Я смотрю прямо в глаза Мариону. Я вижу расширившиеся зрачки, яростный подозрительный взгляд, словно вобравший в себя все людское недоверие. Вот он вопросительно глядит на мои усы.
— Да, — говорю я, — поэтому-то вы меня и не узнали! Они фальшивые...
Я верчу в руках свой револьвер, точно нашаливший ребенок свой берет.

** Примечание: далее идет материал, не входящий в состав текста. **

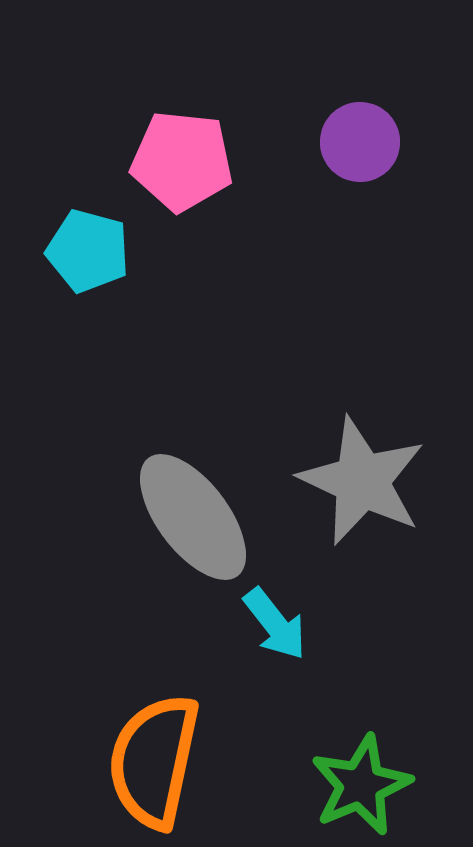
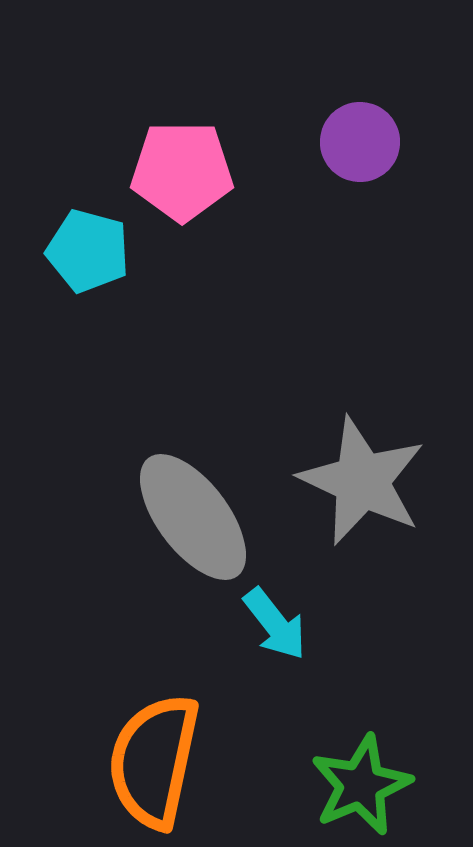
pink pentagon: moved 10 px down; rotated 6 degrees counterclockwise
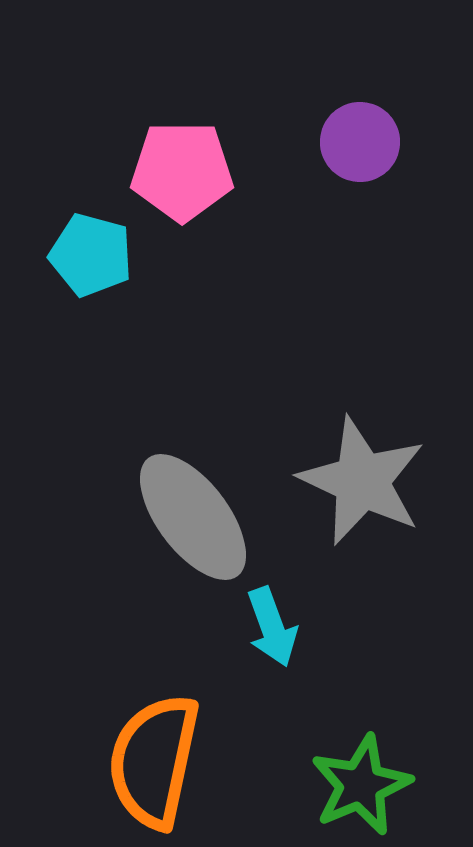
cyan pentagon: moved 3 px right, 4 px down
cyan arrow: moved 3 px left, 3 px down; rotated 18 degrees clockwise
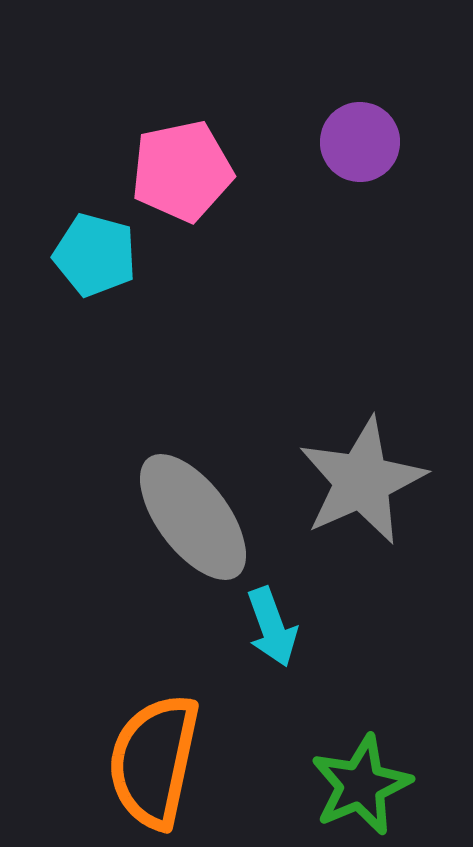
pink pentagon: rotated 12 degrees counterclockwise
cyan pentagon: moved 4 px right
gray star: rotated 23 degrees clockwise
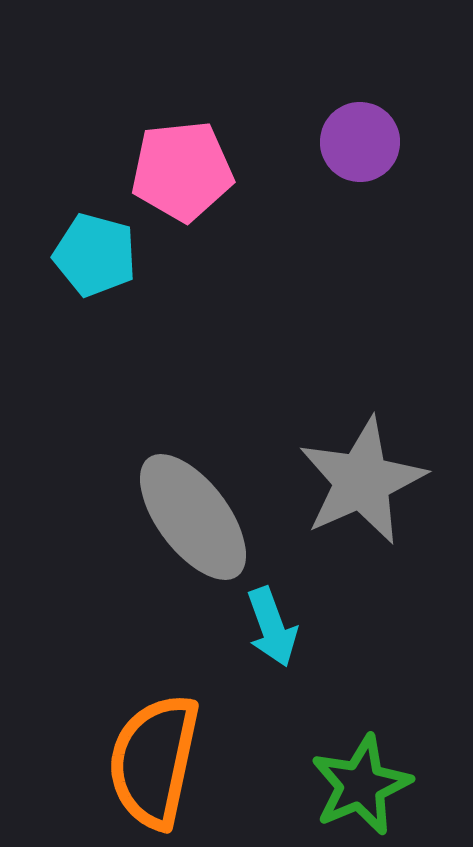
pink pentagon: rotated 6 degrees clockwise
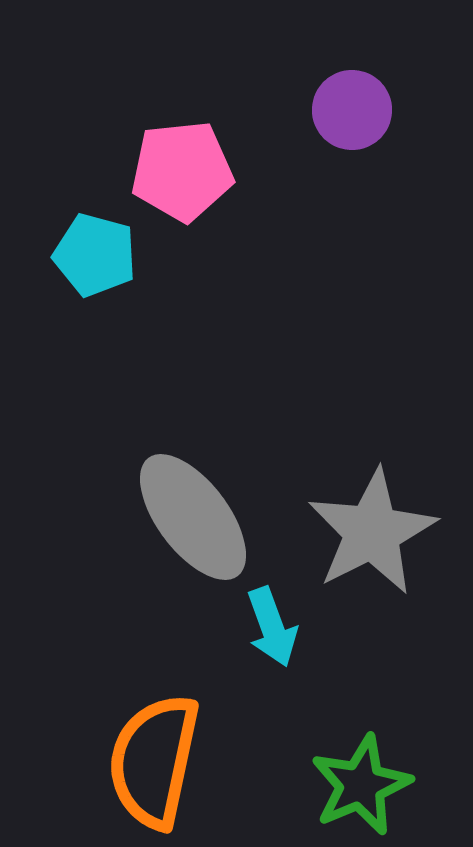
purple circle: moved 8 px left, 32 px up
gray star: moved 10 px right, 51 px down; rotated 3 degrees counterclockwise
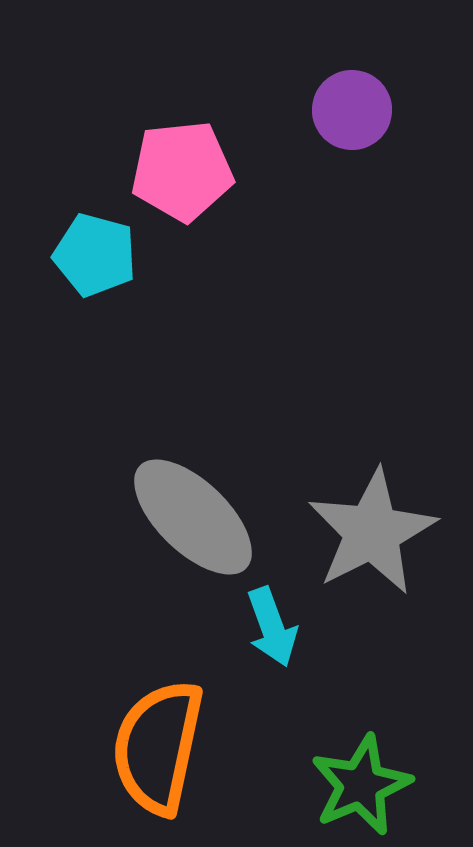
gray ellipse: rotated 9 degrees counterclockwise
orange semicircle: moved 4 px right, 14 px up
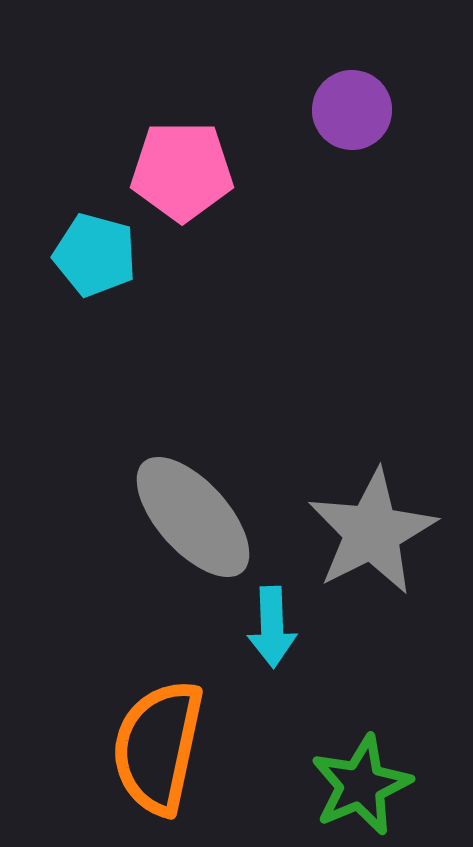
pink pentagon: rotated 6 degrees clockwise
gray ellipse: rotated 4 degrees clockwise
cyan arrow: rotated 18 degrees clockwise
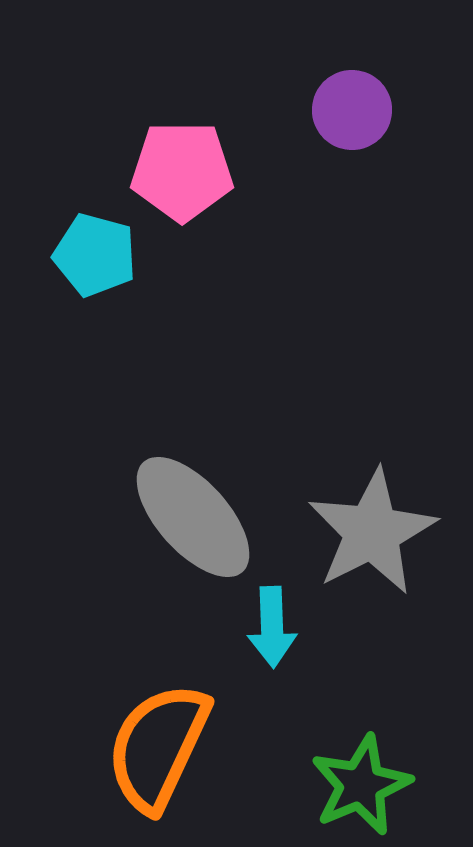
orange semicircle: rotated 13 degrees clockwise
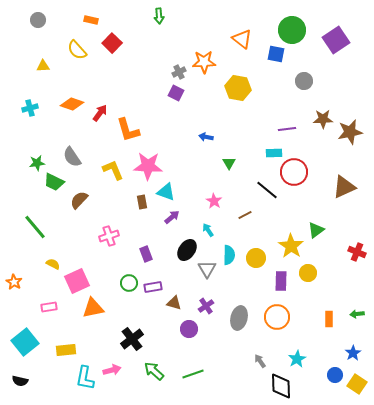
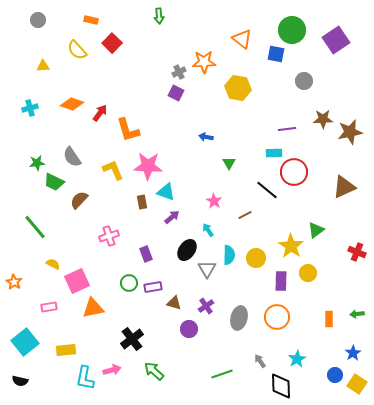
green line at (193, 374): moved 29 px right
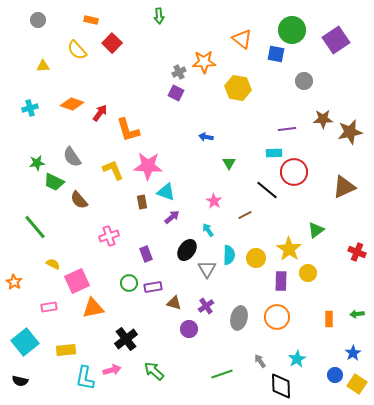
brown semicircle at (79, 200): rotated 84 degrees counterclockwise
yellow star at (291, 246): moved 2 px left, 3 px down
black cross at (132, 339): moved 6 px left
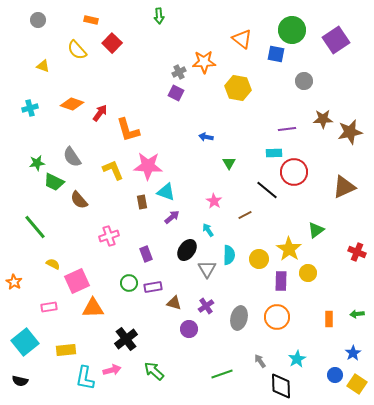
yellow triangle at (43, 66): rotated 24 degrees clockwise
yellow circle at (256, 258): moved 3 px right, 1 px down
orange triangle at (93, 308): rotated 10 degrees clockwise
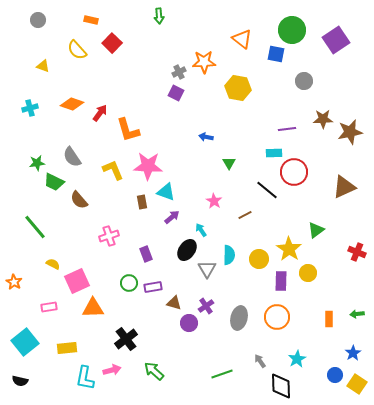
cyan arrow at (208, 230): moved 7 px left
purple circle at (189, 329): moved 6 px up
yellow rectangle at (66, 350): moved 1 px right, 2 px up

— Я боялся, что вы меня узнаете. Не правда ли, мой первый план был не так уж... — Я возвращаюсь к только что разыгранной комедии. — Нет, я лишь хотел... Ну, в конце-то концов и вы сами прекрасно видели, чего я хотел! Да, конечно, это было глупо! Я ввязался в эту историю, чего уж тут! Но я тщательно все продумал. Мой бывший сослуживец, который сейчас работает на Северном вокзале, только вчера заверял меня: «Самое меньшее неделя пройдет, прежде чем закончат ремонт путей перед Сен-Кантеном. Это я так говорю — неделя, но, может, и две недели». Вот идиот! Ведь тогда дело бы выгорело. Уж я-то знаю эти места, еще как! Я из Грюжи. Это метрах в ста от того самого участка ремонтных работ. Выбравшись из поезда, я схоронился бы у... Ну, в общем, у одного дружка. И никто ничего не видел, ничего не знает!.. План был неплохой.
— Но еще лучше было бы осуществить его на деле!
Я не спеша киваю головой, как бы соглашаясь с этим. Я наблюдал за своим слушателем. На лбу у него набухла вена. Он нервно и часто затягивается. Стараясь четко выделять каждый слог, я повторяю:
— Еще лучше было бы осуществить его на деле, господин Бержерон.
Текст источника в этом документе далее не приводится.